[[ Available records open ]]

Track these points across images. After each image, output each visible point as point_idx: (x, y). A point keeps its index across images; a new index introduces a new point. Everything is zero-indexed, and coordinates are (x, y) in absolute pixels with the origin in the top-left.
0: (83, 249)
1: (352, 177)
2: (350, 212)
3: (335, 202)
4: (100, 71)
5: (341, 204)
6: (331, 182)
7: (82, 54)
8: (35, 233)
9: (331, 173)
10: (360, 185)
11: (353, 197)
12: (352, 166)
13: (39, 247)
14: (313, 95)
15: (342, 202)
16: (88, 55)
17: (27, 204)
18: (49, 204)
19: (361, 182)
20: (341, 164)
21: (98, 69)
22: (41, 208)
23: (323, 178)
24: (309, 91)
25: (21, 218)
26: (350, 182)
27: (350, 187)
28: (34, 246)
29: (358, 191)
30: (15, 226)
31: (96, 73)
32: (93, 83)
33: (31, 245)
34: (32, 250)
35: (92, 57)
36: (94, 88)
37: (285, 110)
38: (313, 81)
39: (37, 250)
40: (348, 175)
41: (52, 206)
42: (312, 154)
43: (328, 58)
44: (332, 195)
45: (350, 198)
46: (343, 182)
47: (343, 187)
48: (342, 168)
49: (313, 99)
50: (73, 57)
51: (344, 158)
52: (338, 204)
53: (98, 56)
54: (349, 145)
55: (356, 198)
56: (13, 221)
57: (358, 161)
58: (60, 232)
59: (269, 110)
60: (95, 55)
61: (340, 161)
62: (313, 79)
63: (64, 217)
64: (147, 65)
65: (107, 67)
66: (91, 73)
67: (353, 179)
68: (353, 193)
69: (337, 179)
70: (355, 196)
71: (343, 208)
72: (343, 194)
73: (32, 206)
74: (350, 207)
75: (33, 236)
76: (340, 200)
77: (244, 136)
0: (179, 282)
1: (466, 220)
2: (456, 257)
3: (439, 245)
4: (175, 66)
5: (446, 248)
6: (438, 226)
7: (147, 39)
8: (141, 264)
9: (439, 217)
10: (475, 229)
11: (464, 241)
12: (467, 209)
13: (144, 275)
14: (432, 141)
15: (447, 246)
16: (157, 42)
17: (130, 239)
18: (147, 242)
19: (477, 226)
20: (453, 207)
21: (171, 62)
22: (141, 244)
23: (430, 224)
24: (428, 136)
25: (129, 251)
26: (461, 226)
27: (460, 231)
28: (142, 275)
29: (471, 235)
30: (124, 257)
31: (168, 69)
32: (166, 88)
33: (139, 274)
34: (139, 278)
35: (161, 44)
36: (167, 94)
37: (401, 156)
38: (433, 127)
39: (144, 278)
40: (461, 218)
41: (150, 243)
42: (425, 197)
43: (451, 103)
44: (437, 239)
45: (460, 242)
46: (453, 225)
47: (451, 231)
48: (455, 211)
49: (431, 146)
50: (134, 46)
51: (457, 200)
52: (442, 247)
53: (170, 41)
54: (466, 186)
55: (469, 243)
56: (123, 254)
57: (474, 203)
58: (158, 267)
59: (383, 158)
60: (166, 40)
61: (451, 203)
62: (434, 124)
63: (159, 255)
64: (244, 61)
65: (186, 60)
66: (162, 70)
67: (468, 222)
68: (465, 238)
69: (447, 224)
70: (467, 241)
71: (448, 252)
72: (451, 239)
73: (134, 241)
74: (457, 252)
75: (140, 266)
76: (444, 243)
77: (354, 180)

[[ Available records closed ]]

Your assignment:
Copy the line containing "49: (313, 99)" exactly. Then copy every line after it through the end of the listing, and nothing more.

Task response:
49: (313, 99)
50: (73, 57)
51: (344, 158)
52: (338, 204)
53: (98, 56)
54: (349, 145)
55: (356, 198)
56: (13, 221)
57: (358, 161)
58: (60, 232)
59: (269, 110)
60: (95, 55)
61: (340, 161)
62: (313, 79)
63: (64, 217)
64: (147, 65)
65: (107, 67)
66: (91, 73)
67: (353, 179)
68: (353, 193)
69: (337, 179)
70: (355, 196)
71: (343, 208)
72: (343, 194)
73: (32, 206)
74: (350, 207)
75: (33, 236)
76: (340, 200)
77: (244, 136)
0: (179, 282)
1: (466, 220)
2: (456, 257)
3: (439, 245)
4: (175, 66)
5: (446, 248)
6: (438, 226)
7: (147, 39)
8: (141, 264)
9: (439, 217)
10: (475, 229)
11: (464, 241)
12: (467, 209)
13: (144, 275)
14: (432, 141)
15: (447, 246)
16: (157, 42)
17: (130, 239)
18: (147, 242)
19: (477, 226)
20: (453, 207)
21: (171, 62)
22: (141, 244)
23: (430, 224)
24: (428, 136)
25: (129, 251)
26: (461, 226)
27: (460, 231)
28: (142, 275)
29: (471, 235)
30: (124, 257)
31: (168, 69)
32: (166, 88)
33: (139, 274)
34: (139, 278)
35: (161, 44)
36: (167, 94)
37: (401, 156)
38: (433, 127)
39: (144, 278)
40: (461, 218)
41: (150, 243)
42: (425, 197)
43: (451, 103)
44: (437, 239)
45: (460, 242)
46: (453, 225)
47: (451, 231)
48: (455, 211)
49: (431, 146)
50: (134, 46)
51: (457, 200)
52: (442, 247)
53: (170, 41)
54: (466, 186)
55: (469, 243)
56: (123, 254)
57: (474, 203)
58: (158, 267)
59: (383, 158)
60: (166, 40)
61: (451, 203)
62: (434, 124)
63: (159, 255)
64: (244, 61)
65: (186, 60)
66: (162, 70)
67: (468, 222)
68: (465, 238)
69: (447, 224)
70: (467, 241)
71: (448, 252)
72: (451, 239)
73: (134, 241)
74: (457, 252)
75: (140, 266)
76: (444, 243)
77: (354, 180)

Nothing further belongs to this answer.